The m⁶A RIP was performed with GenSeqTM m⁶A-MeRIP Kit (GenSeq Inc., China) following the manufacturer’s instructions. Briefly, TRIzol reagent (Invitrogen) was used for the isolation of total RNA from hBMSCs, and random mRNA fragments (−200 nt) were generated by using an RNA fragmentation reagent. Samples were then incubated with anti-m⁶A-pAb at 4 °C for 2 h. The mixture was immunoprecipitated by incubation with Pierce™ Protein A/G Magnetic Beads at 4 °C for 3 h. Methylated fragments were then eluted from the beads with m⁶A and precipitated with ethanol after extensive washing. Both the input sample without IP and the m⁶A IP samples were used for RNA-Seq library generation using the NEBNext^® Ultra II Directional RNA Library Prep Kit (New England Biolabs, Inc., USA).

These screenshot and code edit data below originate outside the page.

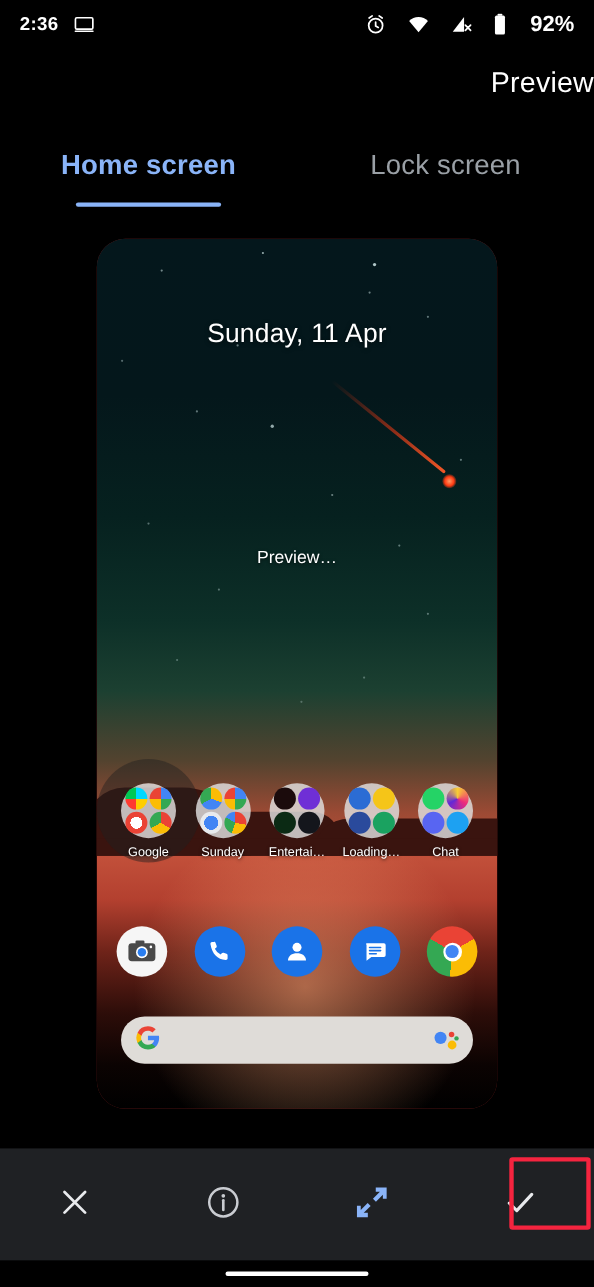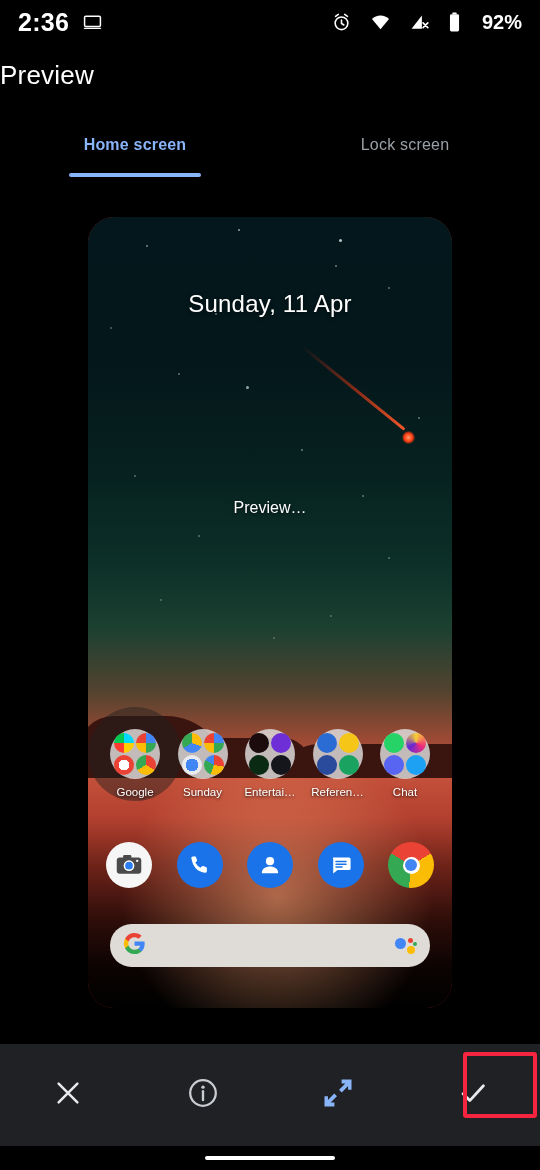--- a/index.html
+++ b/index.html
@@ -2,36 +2,36 @@
 <html><head>
 <meta charset="utf-8">
 <style>
   * { margin:0; padding:0; box-sizing:border-box; }
   html,body { width:540px; height:1170px; background:#000; overflow:hidden; }
   body { font-family:"Liberation Sans", sans-serif; color:#fff; position:relative; }
 
   
   .statusbar{ position:absolute; top:0; left:0; width:540px; height:44px;
     display:flex; align-items:center; padding:0 18px; background:#000; }
-  .sb-clock{ font-size:25px; font-weight:700; letter-spacing:.3px; color:#fff; }
+  .sb-clock{ font-size:17px; font-weight:700; letter-spacing:.3px; color:#fff; }
   .sb-left-icons{ display:flex; align-items:center; gap:10px; margin-left:14px; }
   .sb-spacer{ flex:1; }
   .sb-right{ display:flex; align-items:center; gap:19px; }
   .sb-pct{ font-size:20px; font-weight:700; color:#fff; margin-left:2px; }
   .ic{ display:block; }
 
   
-  .page-title{ position:absolute; top:60px; left:0; width:540px; text-align:left;
+  .page-title{ position:absolute; top:60px; left:0; width:540px; text-align:right;
     font-size:26px; font-weight:400; color:#fff; letter-spacing:.2px; }
 
   
   .tabs{ position:absolute; top:128px; left:0; width:540px; height:60px; display:flex; }
   .tab{ flex:1; display:flex; flex-direction:column; align-items:center; justify-content:flex-start;
         padding-top:8px; cursor:pointer; }
-  .tab-label{ font-size:16px; letter-spacing:.2px;text-align:center; }
+  .tab-label{ font-size:25px; letter-spacing:.2px;text-align:center; }
   .tab.active .tab-label{ color:#8ab4f8; font-weight:700; }
   .tab.inactive .tab-label{ color:#9aa0a6; font-weight:400; }
   .tab-underline{ width:132px; height:4px; background:#8ab4f8; border-radius:2px; margin-top:19px; }
   .tab.inactive .tab-underline{ background:transparent; }
 
   
   .preview-card{ position:absolute; left:88px; top:217px; width:364px; height:791px;
     border-radius:26px; overflow:hidden; background:#7f1d1d; }
   .wall{ position:absolute; inset:0;
     background:
@@ -62,21 +62,21 @@
   .mountain{ position:absolute; left:0; bottom:230px; width:364px; height:110px; }
   .mtn{ position:absolute; bottom:0; background:#3a140f; }
 
   .pv-date{ position:absolute; left:0; top:73px; width:364px; text-align:center;
     font-size:24px; font-weight:400; color:#fff; letter-spacing:.2px;
     text-shadow:0 1px 4px rgba(0,0,0,.6); }
   .pv-loading{ position:absolute; left:0; top:282px; width:364px; text-align:center;
     font-size:16px; color:#fff; text-shadow:0 1px 3px rgba(0,0,0,.7); }
 
   
-  .folder-row{ position:absolute; left:0; top:512px; width:364px;
+  .folder-row{ position:absolute; left:0; top:495px; width:364px;
     display:flex; justify-content:space-between; padding:0 16px; }
   .folder{ width:62px; display:flex; flex-direction:column; align-items:center; cursor:pointer; }
   .folder-icon{ width:50px; height:50px; border-radius:50%; background:rgba(225,225,225,.82);
     display:grid; grid-template-columns:1fr 1fr; grid-template-rows:1fr 1fr; gap:2px; padding:4px; }
   .mini{ width:100%; height:100%; border-radius:50%; }
   .folder-label{ margin-top:7px; font-size:11.5px; color:#fff; white-space:nowrap;
     text-shadow:0 1px 3px rgba(0,0,0,.85); }
   .folder.highlight .folder-icon{ box-shadow:0 0 0 22px rgba(30,30,30,.45); }
 
   
@@ -230,21 +230,21 @@
       <span class="folder-label">Entertai…</span>
     </div>
 
     <div class="folder">
       <div class="folder-icon">
         <span class="mini" style="background:#2b6cd4"></span>
         <span class="mini" style="background:#f5c518"></span>
         <span class="mini" style="background:#2a4a9c"></span>
         <span class="mini" style="background:#1aa260"></span>
       </div>
-      <span class="folder-label">Referen…</span>
+      <span class="folder-label">Loading…</span>
     </div>
 
     <div class="folder">
       <div class="folder-icon">
         <span class="mini" style="background:#25d366"></span>
         <span class="mini" style="background:conic-gradient(#f9ce34,#ee2a7b,#6228d7,#f9ce34)"></span>
         <span class="mini" style="background:#5865f2"></span>
         <span class="mini" style="background:#1da1f2"></span>
       </div>
       <span class="folder-label">Chat</span>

The quality of the library was evaluated using a BioAnalyzer 2100 system (Agilent Technologies, Inc., USA), and library sequencing was performed on an Illumina HiSeq instrument with 150 bp paired-end reads.

RIP-Seq

RIP was performed using the EZ-Magna RIP™ RNA-Binding Protein Immunoprecipitation Kit (Millipore) following the manufacturer’s protocol. Briefly, hBMSCs transfected with pLVX-YTHDF1 and the pLVX-Vector were homogenized in lysis buffer supplemented with protease and phosphatase inhibitor cocktail (Thermo Fisher Scientific) and an RNase inhibitor (Promega). The beads were incubated with the YTHDF1 antibody (Proteintech) or normal IgG at room temperature for 30 min and then were incubated with lysate supernatant in IP buffer supplemented with EDTA overnight at 4 °C. After extensive washing with IP buffer, the beads were treated with proteinase K for 30 min at 55 °C with occasional shaking. RNA was purified from the supernatant using TRIzol reagent following the manufacturer’s instructions. rRNA was removed from the immunoprecipitated RNA and input RNA samples (New England Biolabs, Inc., Massachusetts, USA). RNA libraries were constructed using rRNA-depleted RNA with NEBNext^® Ultra™ II Directional RNA Library Prep Kit (New England Biolabs, Inc., Massachusetts, USA) following the manufacturer’s instructions. The libraries were controlled for quality and quantified using a BioAnalyzer 2100 system (Agilent Technologies, Inc., USA). Library sequencing was performed on an Illumina HiSeq instrument with 150 bp paired-end reads.

Statistical analysis

All data are presented as the mean ± standard error of the mean. All experiments were conducted with a minimum of three independent biological replicates. Graphs were generated with GraphPad Prism 6.0, and statistical analyses were performed using SPSS software (version 16.0; SPSS, Inc., Chicago, IL). Significant differences were analyzed by unpaired two-tailed Student’s t test for comparison between two groups and one-way ANOVA followed by Tukey’s post hoc test for multiple comparisons. All tests were two-sided with a P value of 0.05 as the boundary of statistical significance: *P < 0.05, ***P < 0.01.